* _REQUIREMENTS_:
A. In the column on Stormy Daniels's testimony, which judge berated Trump's defense team for not raising more objections to questions?
B. Write the next part of the column about voters and Stormy Daniels's testimony, starting right after its last sentence.

* _SUPPLIED TEXT_:
[START]
Stormy Story: Do Voters Care?

Terry Schwadron
4 min readMay 9, 2024

Terry H. Schwadron

May 9, 2024

Amid all the breathless hoopla about salacious testimony by Stormy Daniels at Donald Trump’s New York hush money trial, there is single basic unanswered question: Does any voter care?

The media is pursuing over-the-top rush and crush to review every question and answer, whether for possible legal gravity or in search of insatiable curiosity about the sexual foreplay of a former and would-be American president, even while weighing possible appeals of this trial over testimony as possibly too graphic and prejudicial to Trump.

What we’re hearing is the substance of what Trump, his fixer Michael Cohen and others named in the trial were trying to keep silenced just before the 2016 election. All the allegations of falsified business documents to protect an election campaign, seemingly provable by the dry testimony of others about paperwork, came to life with the storytelling about the central incidents that they apparently wanted to shut down.

Now the steamy details are out — entered into the permanent record as formal testimony under oath.

Regardless of any effect on a verdict for Trump, the question for the rest of us is whether any voter is changing a ballot choice as a result. Was it worth risking a criminal trial? Does a prurient America that seeks to replace many secular laws with morally based regulations to roll back rights for abortion, same sex marriages, transgender lifestyles, availability of contraception, and more care about what they are hearing in this trial?

If a finding of Trump as womanizer and someone with little respect for treatment of women could matter in the 2016 election, shouldn’t the framing of the same issues matter now?

Whining on All Sides

For sure, Trump’s lawyers have tried futilely to stop the most salacious details from emerging, and Judge Juan Merchan even has berated the defense team for not raising more objections to questions. The Trump team even tried and failed to call for a mistrial following the testimony.
[END]
* _LISTED RECORDS_:
[START]
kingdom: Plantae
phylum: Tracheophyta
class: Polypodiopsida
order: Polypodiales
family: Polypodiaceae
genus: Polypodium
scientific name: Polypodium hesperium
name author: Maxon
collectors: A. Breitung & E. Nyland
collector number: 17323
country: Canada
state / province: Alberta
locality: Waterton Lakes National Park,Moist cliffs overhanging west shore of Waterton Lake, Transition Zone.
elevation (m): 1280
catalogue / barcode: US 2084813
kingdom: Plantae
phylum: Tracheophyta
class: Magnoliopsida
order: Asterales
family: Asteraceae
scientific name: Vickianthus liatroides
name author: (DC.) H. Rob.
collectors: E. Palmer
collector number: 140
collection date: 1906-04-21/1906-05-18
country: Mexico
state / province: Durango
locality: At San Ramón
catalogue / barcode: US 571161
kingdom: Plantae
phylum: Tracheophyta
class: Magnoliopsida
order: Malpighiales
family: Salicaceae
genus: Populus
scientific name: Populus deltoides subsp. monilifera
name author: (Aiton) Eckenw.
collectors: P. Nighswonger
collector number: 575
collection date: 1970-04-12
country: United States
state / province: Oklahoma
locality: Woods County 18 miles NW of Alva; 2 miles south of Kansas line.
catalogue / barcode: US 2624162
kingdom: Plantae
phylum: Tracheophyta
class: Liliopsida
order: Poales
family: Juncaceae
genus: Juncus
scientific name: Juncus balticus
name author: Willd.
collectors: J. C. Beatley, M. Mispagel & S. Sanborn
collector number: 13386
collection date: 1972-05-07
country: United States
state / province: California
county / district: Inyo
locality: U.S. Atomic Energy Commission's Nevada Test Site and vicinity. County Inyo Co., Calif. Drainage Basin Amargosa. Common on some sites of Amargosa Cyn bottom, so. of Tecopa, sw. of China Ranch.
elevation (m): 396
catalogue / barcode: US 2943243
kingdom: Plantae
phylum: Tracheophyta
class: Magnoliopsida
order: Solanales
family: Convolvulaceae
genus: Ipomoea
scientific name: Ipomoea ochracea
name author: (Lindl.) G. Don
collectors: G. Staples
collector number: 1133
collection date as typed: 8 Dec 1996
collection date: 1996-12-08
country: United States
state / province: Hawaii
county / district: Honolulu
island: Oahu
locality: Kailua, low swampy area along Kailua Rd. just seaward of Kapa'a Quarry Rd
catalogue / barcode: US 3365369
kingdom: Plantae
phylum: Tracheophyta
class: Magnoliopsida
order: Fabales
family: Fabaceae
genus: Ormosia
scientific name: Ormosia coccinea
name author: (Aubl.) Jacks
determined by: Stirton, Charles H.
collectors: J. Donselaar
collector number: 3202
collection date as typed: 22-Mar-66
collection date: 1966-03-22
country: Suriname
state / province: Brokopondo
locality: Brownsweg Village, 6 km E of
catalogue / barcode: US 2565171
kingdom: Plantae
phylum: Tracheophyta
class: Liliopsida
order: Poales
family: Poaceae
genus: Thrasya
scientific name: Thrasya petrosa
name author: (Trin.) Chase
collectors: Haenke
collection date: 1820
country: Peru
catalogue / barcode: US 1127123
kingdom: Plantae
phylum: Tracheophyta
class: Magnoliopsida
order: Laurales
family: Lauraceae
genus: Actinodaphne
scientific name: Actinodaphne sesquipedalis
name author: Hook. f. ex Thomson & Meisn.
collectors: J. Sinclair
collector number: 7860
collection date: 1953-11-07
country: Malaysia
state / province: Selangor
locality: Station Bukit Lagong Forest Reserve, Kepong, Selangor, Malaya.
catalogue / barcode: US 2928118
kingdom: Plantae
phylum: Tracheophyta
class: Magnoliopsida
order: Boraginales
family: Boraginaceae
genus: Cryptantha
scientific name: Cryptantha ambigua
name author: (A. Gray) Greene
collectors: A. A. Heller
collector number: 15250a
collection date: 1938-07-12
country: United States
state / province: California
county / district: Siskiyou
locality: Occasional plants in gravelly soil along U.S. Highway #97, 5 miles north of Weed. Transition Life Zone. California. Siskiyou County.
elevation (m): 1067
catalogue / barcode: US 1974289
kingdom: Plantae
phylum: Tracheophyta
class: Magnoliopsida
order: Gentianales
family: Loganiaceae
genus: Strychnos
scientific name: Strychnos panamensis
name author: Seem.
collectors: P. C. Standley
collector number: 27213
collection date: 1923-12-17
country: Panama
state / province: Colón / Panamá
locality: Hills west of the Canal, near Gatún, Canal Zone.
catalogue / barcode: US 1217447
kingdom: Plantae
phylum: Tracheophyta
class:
[END]
* _TASK RESULTS_:
A. Judge Juan Merchan

B.
But whatever evidence we have from polls, scattered news reports, and various public statements from Trump loyalists all suggest that those who have aligned with Trump are sticking with him through foot-stamping about his indictments, through Trump violations of gag orders to protect witnesses and jurors, through the Stormy Daniel testimony.

On Fox News, hosts were quick to jump on the testimony as unnecessary, unfair, and
“pornographic,” as if their opinions matter more than those of, say, the trial judge, about what was acceptable as evidence in the case. On MSNBC, one legal analyst noted that the trial had turned a business documents fraud case into a “quasi-sexual assault case.”

The judge was more concerned, it seemed, with Trump’s audible curses, head shakes and “contemptuous” behavior than with the details of the Stormy Daniels testimony.

The Trump campaign continues to use the trial as fodder for fund-raising and imagery that presents Trump as a victim of government persecution.

Repeated polling suggests that testimony painting Trump as someone who tests legal limits is not affecting a presidential race that remains tight by all accounts. Surprise or not, the projected support for Trump does not change even when asked about a criminal conviction or jail sentence.

Increasingly, it seems that what will determine this election is who turns out to vote.

Presidential Character?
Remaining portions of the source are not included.